Under this unlikely scenario, here is what I’d like them to say. We’ll begin with President Obama:

I have been accused by some political detractors of supporting economic policies that have a distinct socialist bent.

Well, if governing with compassion by advocating the creation of a society that benefits the American people by equalizing the social status of all Americans makes me a socialist, I proudly plead guilty.

If ensuring that as many Americans as possible have the basic necessities of daily living, even at the cost of taking more from those who have made it and giving that share of the pie to those who, for whatever reason, have not, makes me a proponent of income redistribution, I will proudly wear the title of the “Robin Hood of American politics.”

If the cost of solving today’s economically challenging times is to spend beyond our means, a strategy nobody really likes but one that is sometimes necessary, then I will propose in a second term more stimulus spending and more entitlement programs. Yes, there are times in a nation’s life when the government must spend, even when resources are scarce, to protect the have-nots.

I realize that some describe this policy as an irresponsible means of spending other people’s money and mortgaging the fiscal future of the next generation. But, if reelected, I will continue my policy of deficit spending to rescue America from an economic catastrophe that I inherited from my predecessor – something I apologize for reminding you of yet again.

The protection of Social Security in its current form from insolvency and the maintaining of Medicare and Medicaid for our nation’s seniors and disabled are areas I will pay particular attention to in a second term. And if adequate resources in the national treasury are lacking to fix these impending problems, I will yet again tax the wealthy Americans among us.
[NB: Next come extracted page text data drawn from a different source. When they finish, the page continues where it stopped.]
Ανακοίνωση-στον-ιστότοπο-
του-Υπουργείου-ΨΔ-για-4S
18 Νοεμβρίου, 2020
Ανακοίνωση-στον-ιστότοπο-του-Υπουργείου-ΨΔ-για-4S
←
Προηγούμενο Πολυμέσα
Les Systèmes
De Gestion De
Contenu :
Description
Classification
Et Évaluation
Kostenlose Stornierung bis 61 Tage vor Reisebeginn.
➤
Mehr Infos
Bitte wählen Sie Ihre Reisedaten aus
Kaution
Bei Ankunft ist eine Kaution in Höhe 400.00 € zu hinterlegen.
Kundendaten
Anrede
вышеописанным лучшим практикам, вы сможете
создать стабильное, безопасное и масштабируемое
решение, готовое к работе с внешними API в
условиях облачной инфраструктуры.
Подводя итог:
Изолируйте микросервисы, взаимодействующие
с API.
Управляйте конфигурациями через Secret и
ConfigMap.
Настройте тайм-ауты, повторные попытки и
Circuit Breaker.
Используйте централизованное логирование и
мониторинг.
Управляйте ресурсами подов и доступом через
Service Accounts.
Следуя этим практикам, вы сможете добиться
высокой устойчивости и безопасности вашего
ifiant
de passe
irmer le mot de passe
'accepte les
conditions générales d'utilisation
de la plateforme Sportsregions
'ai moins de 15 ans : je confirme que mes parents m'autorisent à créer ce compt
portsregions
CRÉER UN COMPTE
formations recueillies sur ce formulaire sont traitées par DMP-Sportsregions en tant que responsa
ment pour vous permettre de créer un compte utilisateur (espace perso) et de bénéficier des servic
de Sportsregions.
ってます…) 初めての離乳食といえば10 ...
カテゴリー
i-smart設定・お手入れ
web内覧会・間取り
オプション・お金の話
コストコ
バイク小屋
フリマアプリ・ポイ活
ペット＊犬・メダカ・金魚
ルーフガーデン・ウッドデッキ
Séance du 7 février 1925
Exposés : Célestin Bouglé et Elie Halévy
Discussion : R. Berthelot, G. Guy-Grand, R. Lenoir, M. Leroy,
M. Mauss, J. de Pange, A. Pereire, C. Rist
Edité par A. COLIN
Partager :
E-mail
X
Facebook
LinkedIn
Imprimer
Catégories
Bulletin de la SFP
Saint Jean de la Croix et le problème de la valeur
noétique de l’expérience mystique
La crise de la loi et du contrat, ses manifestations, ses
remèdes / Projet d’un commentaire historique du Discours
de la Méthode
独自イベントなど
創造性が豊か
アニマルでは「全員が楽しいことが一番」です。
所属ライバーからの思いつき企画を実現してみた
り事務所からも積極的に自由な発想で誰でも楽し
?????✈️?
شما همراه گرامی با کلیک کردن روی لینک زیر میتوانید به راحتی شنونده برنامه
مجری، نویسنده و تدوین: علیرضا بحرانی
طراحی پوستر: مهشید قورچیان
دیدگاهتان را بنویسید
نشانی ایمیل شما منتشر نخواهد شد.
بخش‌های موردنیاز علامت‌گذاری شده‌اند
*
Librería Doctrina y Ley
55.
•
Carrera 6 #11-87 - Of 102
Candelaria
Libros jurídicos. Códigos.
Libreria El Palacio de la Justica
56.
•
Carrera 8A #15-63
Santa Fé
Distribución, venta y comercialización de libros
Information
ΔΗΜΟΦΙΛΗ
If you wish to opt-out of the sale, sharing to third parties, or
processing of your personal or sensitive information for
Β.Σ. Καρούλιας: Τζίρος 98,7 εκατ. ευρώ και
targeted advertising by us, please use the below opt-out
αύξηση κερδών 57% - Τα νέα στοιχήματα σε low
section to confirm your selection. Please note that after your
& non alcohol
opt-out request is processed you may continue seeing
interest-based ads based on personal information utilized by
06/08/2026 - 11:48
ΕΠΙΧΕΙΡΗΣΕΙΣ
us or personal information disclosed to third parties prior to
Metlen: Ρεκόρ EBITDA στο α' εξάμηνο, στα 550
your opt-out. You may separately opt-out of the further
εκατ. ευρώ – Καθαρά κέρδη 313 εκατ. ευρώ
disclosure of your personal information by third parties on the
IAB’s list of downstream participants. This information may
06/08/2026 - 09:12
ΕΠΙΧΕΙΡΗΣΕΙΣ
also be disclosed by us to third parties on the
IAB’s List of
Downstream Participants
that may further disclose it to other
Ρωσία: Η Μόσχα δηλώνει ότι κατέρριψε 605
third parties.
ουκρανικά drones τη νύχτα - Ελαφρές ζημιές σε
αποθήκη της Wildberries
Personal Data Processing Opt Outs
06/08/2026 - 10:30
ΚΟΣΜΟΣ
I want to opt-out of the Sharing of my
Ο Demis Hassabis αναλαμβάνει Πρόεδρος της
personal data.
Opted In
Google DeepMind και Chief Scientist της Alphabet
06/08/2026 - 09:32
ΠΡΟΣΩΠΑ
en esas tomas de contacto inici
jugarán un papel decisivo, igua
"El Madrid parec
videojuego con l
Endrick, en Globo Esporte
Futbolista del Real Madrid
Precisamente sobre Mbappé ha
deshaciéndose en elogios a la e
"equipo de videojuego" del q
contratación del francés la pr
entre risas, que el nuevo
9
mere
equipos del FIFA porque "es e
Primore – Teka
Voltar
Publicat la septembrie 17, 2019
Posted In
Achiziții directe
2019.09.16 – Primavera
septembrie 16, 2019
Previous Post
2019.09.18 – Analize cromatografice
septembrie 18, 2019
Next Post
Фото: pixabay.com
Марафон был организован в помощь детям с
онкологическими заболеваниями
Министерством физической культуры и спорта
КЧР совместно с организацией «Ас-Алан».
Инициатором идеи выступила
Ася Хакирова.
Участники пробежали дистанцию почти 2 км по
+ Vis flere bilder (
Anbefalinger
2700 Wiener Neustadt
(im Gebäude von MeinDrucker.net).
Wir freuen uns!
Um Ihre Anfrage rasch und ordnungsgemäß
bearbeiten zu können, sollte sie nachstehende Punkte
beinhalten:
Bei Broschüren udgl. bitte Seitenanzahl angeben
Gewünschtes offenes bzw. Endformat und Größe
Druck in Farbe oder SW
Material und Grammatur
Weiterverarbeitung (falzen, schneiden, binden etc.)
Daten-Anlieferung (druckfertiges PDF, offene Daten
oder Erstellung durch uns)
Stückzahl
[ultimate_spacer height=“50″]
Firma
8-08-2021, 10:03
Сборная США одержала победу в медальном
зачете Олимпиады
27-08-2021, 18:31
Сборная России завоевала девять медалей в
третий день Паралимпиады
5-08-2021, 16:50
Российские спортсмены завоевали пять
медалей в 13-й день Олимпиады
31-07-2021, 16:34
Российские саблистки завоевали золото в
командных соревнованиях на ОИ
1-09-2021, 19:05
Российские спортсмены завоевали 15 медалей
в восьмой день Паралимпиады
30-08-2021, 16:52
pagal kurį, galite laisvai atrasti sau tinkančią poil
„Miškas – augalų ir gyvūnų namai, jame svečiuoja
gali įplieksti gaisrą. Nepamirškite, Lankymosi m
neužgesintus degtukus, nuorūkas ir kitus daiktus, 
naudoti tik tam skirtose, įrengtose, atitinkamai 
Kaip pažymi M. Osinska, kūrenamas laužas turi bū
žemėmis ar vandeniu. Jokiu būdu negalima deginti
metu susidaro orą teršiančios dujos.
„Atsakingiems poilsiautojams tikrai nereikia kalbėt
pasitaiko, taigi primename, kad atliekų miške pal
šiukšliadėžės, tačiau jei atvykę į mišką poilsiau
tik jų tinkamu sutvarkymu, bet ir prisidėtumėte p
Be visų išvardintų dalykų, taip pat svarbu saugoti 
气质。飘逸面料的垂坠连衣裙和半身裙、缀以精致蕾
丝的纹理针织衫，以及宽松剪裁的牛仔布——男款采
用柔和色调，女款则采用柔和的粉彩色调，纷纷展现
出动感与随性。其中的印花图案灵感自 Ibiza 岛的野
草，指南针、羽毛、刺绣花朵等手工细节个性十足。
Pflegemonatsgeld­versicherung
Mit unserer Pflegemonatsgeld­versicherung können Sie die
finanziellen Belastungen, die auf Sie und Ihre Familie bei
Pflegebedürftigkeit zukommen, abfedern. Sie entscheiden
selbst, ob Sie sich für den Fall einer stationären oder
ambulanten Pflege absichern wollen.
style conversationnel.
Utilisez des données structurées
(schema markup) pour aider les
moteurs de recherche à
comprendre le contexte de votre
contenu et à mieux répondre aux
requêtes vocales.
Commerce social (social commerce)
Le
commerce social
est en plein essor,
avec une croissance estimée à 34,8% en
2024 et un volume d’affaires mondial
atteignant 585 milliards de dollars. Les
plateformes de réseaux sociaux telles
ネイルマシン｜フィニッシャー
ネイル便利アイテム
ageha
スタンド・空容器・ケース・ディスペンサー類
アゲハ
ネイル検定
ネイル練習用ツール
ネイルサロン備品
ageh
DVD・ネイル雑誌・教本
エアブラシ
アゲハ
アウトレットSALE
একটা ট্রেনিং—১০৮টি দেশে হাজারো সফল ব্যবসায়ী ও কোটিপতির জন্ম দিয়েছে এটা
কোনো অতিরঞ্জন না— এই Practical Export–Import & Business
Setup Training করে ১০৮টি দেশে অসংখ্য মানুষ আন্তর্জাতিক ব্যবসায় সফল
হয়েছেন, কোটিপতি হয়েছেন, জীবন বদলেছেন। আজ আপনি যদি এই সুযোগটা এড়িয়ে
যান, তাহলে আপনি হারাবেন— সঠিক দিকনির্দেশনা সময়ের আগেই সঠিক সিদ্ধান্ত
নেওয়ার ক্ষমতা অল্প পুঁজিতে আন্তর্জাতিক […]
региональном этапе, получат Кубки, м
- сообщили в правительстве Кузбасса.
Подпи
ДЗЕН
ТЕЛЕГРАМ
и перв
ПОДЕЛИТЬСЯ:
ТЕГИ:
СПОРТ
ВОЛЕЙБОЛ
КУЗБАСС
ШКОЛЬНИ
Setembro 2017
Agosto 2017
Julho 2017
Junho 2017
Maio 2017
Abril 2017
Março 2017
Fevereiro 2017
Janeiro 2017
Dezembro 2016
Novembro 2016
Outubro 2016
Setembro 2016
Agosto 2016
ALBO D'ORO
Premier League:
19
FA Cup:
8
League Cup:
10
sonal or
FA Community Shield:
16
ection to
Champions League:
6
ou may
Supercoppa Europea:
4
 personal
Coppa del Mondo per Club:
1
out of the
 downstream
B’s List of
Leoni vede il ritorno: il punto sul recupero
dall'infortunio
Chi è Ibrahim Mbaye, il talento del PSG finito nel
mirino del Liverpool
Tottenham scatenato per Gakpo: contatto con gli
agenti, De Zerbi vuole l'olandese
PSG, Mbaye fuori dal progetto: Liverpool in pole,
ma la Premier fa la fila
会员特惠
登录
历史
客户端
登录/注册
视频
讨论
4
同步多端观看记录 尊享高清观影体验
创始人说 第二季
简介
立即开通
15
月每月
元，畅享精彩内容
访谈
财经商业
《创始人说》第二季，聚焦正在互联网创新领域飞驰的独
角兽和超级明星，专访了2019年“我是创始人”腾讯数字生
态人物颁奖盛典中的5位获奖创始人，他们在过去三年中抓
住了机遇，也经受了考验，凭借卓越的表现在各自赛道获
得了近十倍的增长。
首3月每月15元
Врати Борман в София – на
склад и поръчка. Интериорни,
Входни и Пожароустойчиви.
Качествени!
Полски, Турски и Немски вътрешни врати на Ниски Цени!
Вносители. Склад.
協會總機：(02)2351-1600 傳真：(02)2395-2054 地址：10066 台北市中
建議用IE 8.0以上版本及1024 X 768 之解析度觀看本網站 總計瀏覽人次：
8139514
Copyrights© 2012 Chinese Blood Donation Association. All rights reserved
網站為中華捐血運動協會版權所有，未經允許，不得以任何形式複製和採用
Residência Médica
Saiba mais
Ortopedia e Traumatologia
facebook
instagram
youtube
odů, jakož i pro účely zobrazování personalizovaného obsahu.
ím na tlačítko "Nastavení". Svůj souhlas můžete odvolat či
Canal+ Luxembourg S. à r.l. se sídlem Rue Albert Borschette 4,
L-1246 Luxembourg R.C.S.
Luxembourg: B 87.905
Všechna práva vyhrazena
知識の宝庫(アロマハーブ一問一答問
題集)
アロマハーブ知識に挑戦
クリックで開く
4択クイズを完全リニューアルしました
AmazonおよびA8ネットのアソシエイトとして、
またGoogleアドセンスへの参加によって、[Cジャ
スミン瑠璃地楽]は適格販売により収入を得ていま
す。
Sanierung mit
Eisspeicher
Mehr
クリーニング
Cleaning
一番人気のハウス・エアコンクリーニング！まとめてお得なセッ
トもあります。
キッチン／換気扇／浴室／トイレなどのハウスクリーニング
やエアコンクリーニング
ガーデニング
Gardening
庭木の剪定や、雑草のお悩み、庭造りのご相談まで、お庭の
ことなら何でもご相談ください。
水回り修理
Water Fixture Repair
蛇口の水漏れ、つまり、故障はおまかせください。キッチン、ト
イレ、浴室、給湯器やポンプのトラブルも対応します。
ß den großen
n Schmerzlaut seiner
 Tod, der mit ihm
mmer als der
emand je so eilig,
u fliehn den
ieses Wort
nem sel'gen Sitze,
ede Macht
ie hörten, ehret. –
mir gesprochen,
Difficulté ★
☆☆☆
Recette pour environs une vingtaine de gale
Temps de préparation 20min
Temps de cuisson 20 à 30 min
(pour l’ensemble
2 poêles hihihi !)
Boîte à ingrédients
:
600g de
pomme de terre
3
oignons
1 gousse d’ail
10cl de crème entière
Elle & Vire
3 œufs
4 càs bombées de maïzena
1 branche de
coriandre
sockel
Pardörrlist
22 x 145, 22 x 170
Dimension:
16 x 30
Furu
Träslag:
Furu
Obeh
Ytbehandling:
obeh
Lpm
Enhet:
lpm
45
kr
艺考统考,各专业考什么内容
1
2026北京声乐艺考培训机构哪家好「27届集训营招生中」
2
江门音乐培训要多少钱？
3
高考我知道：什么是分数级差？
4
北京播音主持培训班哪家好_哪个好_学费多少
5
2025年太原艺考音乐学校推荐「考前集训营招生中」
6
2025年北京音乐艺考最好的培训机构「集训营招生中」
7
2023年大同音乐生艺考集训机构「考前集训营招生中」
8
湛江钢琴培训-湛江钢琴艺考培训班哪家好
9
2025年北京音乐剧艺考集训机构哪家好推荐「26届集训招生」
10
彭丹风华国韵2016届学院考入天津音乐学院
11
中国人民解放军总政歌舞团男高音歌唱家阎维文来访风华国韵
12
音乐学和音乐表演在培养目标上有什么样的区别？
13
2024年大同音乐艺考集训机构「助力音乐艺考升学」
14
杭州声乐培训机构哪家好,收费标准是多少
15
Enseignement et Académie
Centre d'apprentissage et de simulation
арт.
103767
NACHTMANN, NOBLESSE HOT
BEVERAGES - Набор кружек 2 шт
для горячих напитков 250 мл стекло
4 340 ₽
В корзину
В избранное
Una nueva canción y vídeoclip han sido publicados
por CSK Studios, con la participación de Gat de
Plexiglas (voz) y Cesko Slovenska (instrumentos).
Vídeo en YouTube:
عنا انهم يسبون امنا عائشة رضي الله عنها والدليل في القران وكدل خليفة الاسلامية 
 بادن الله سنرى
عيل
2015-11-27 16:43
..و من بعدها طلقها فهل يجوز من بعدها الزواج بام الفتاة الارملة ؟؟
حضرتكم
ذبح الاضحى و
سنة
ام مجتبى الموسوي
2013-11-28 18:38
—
And my justification for this is simple: If the ultra-conservative chief justice of the United States, John Roberts, concluded that it is within the government’s right to force one American to provide health insurance for his or her fellow American through higher taxes – as he ruled recently when the Supreme Court upheld the constitutionality of my universal health care legislation – then surely Congress and I can see to it that certain Americans, namely high-income earners, pay whatever is necessary to secure a better future for the most vulnerable among us.

If a judicial champion of conservatism like John Roberts says that any type of taxation can be left to the discretion of the executive and legislative branches of government, its imposition on anything those branches deem necessary to improve America’s human condition should logically be supported.

And speaking of government’s legal right to impose necessary revenue enhancers on taxpayers, government must have the same right to impose mandatory regulations – similar to my administration’s health care legislation’s rules – on businesses that unfairly profit off the backs of American workers. And my administration, in protecting workers’ rights, will determine what constitutes unfair profits and act accordingly.

My general philosophy of good government at work is this: The longstanding general business principle of putting greed over equality and profit over compassion must go by the wayside. For as President Woodrow Wilson once said, “we are all caught in a great economic system which is heartless.”

* * * * *

In the national security and foreign policy realms I will continue to punish the guilty, as my order to kill Osama bin Laden and my policy of using drones against terrorists in Pakistan has demonstrated. But my overall goal remains what it has always been: a secure international peace that will stand the test of time, through the values of decency and humaneness that made and that keeps America great.